Occupancy rates peaked at 68.9 percent in July and remained above 60 percent from March through September, a capacity rate not seen since 2007. The occupancy rate was higher in 2021 than 2020 for all months except January and February.

Revenue per available room peaked in April at $77, not surprisingly, given the Masters tournament in that month. This was however, lower than pre-pandemic revenues when the average revenue was over $100 per available room.

But, like occupancy rates, revenue per available room was higher from March through December for 2021 compared to 2020. While revenue per available room is not adjusted for inflation, which is running at 7.5% currently, calculations taking into account inflation do not change the overall picture. Real revenue per available room increased 20 percent over 2021.

Revenue is increasing generally because of high demand (occupancy rates) rather than hoteliers increasing prices because of general inflation.

The continued drag on the Augusta Tourism Index is the employment of workers in the leisure and hospitality industry. As occupancy rates and revenues increased through the summer, the tourism index almost recovered its pre-pandemic level, but with revenues, occupancy rates and employment declining through the fall, the index has slipped to a year end 115.3, still 4.1% higher than December 2020.

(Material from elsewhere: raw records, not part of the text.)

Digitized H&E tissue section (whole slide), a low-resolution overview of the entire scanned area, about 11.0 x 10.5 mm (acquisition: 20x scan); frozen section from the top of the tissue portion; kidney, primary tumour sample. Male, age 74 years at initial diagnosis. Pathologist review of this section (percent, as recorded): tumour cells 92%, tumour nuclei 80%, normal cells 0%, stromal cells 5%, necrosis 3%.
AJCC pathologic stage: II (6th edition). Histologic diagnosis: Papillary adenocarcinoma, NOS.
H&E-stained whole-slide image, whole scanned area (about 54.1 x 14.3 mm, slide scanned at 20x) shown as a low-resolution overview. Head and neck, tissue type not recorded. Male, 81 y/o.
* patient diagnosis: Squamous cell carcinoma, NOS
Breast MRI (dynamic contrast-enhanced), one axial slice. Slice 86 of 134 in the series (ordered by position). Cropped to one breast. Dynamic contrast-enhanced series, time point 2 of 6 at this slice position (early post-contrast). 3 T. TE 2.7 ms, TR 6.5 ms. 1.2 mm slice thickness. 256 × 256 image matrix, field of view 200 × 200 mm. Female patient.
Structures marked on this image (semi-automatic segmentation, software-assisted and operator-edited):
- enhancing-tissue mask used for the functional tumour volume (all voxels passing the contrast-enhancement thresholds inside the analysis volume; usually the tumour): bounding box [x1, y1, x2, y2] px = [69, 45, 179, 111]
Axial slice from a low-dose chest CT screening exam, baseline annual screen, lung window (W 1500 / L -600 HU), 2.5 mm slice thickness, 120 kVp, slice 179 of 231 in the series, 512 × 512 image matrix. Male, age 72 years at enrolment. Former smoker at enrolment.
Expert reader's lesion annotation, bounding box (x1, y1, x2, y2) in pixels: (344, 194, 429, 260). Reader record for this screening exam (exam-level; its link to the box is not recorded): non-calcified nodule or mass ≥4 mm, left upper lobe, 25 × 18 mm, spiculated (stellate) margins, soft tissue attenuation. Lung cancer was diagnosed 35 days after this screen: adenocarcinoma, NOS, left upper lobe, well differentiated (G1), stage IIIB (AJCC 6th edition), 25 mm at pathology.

“This analysis underscores the trials and tribulations of Augusta’s leisure and hospitality industry over the past two years, while also shining the spotlight on its importance to our local economy,” said Bennish Brown, President and CEO of Destination Augusta. “The findings also support the value of maintaining destination awareness through creative and meaningful tourism promotion efforts designed to attract visitors to our community.”